Tyeglev’s suicide did not surprise his comrades
very much. I have told you already that, according
to their ideas, as a “fatal” man he was
bound to do something extraordinary, though perhaps
they had not expected that from him. In the letter
to the colonel he asked him, in the first place, to
have the name of Ilya Tyeglev removed from the list
of officers, as he had died by his own act, adding
that in his cash-box there would be found more than
sufficient money to pay his debts,—and,
secondly, to forward to the important personage at
that time commanding the whole corps of guards, an
unsealed letter which was in the same envelope.
This second letter, of course, we all read; some of
us took a copy of it. Tyeglev had evidently taken
pains over the composition of this letter.
“You know, Your Excellency” (so I remember
the letter began), “you are so stern and severe
over the slightest negligence in uniform when a pale,
trembling officer presents himself before you; and
here am I now going to meet our universal, righteous,
incorruptible Judge, the Supreme Being, the Being
of infinitely greater consequence even than Your Excellency,
and I am going to meet him in undress, in my great-coat,
and even without a cravat round my neck.”

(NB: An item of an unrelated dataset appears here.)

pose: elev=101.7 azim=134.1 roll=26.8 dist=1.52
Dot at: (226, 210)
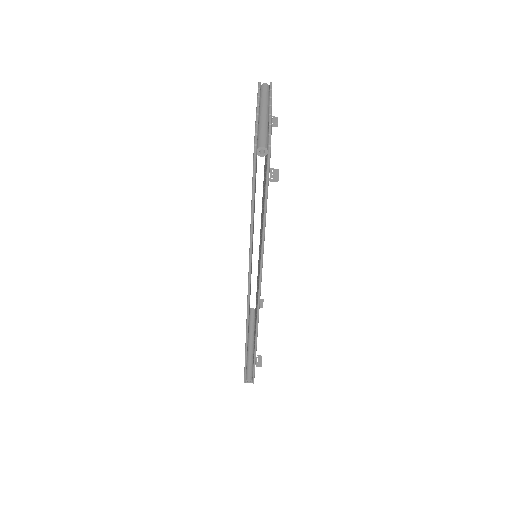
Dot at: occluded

Oh, what a painful and unpleasant impression that
phrase made upon me, with every word, every letter
of it, carefully written in the dead man’s childish
handwriting! Was it worth while, I asked myself,
to invent such rubbish at such a moment? But
Tyeglev had evidently been pleased with the phrase:
he had made use in it of the accumulation of epithets
and amplifications a la Marlinsky, at that time
in fashion. Further on he had alluded to destiny,
to persecution, to his vocation which had remained
unfulfilled, to a mystery which he would bear with
him to the grave, to people who had not cared to understand
him; he had even quoted lines from some poet who had
said of the crowd that it wore life “like a
dog-collar” and clung to vice “like a
burdock”—and it was not free from
mistakes in spelling. To tell the truth, this
last letter of poor Tyeglev was somewhat vulgar; and
I can fancy the contemptuous surprise of the great
personage to whom it was addressed—I can
imagine the tone in which he would pronounce “a
worthless officer! ill weeds are cleared out of the
field!”
Only at the very end of the letter there was a sincere
note from Tyeglev’s heart. “Ah, Your
Excellency,” he concluded his epistle, “I
am an orphan, I had no one to love me as a child—and
all held aloof from me ... and I myself destroyed
the only heart that gave itself to me!”
Semyon found in the pocket of Tyeglev’s great-coat
a little album from which his master was never separated.